Segment Open

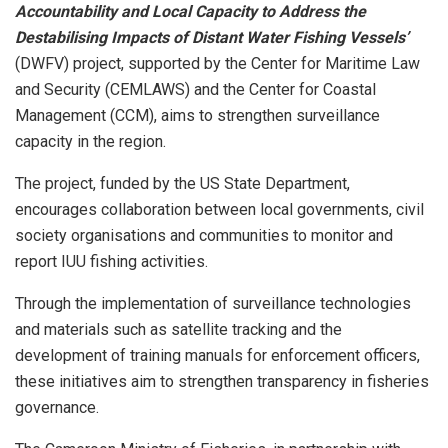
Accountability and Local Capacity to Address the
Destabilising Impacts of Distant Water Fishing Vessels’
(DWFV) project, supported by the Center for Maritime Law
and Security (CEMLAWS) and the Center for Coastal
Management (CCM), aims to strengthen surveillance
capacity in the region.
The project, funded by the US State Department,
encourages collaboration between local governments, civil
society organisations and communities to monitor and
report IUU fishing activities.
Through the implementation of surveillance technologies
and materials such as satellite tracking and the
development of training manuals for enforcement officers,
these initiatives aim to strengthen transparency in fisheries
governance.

Segment Closed
Segment Open

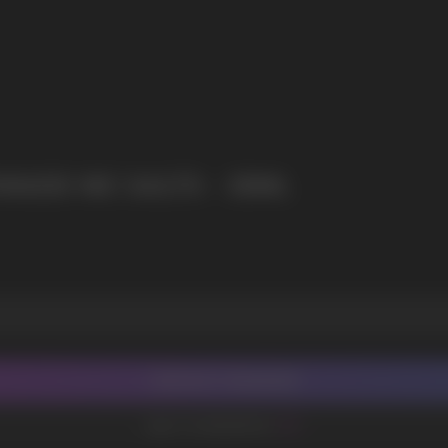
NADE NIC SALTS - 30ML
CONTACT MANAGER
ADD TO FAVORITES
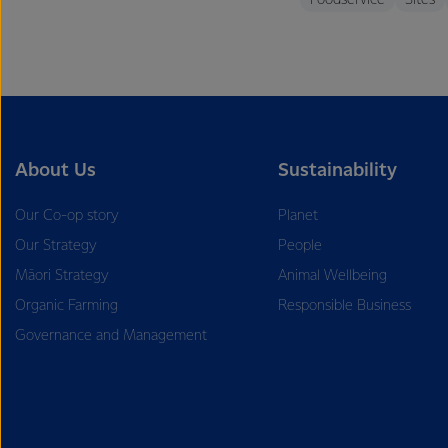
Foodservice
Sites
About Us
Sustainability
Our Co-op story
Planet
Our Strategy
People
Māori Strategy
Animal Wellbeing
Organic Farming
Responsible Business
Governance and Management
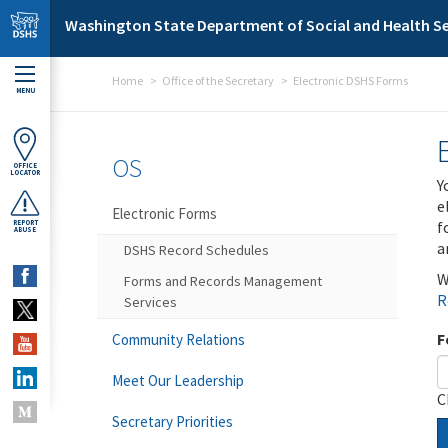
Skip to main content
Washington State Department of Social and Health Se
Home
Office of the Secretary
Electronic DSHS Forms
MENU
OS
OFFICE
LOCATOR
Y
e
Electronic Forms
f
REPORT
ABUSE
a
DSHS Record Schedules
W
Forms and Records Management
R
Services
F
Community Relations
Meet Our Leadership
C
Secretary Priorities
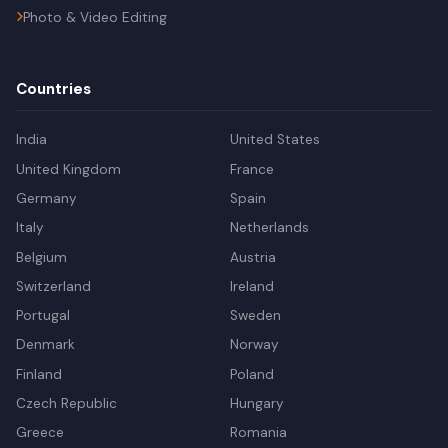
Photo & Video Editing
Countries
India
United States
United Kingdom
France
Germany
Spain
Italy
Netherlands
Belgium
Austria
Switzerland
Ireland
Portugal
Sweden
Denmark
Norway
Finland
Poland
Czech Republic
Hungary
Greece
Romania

Segment Closed

§ **How to complete this task**
In the lines above, find each one with "Forms" and list it.

§ **Exercise output**
Electronic DSHS Forms
Electronic Forms
Forms and Records Management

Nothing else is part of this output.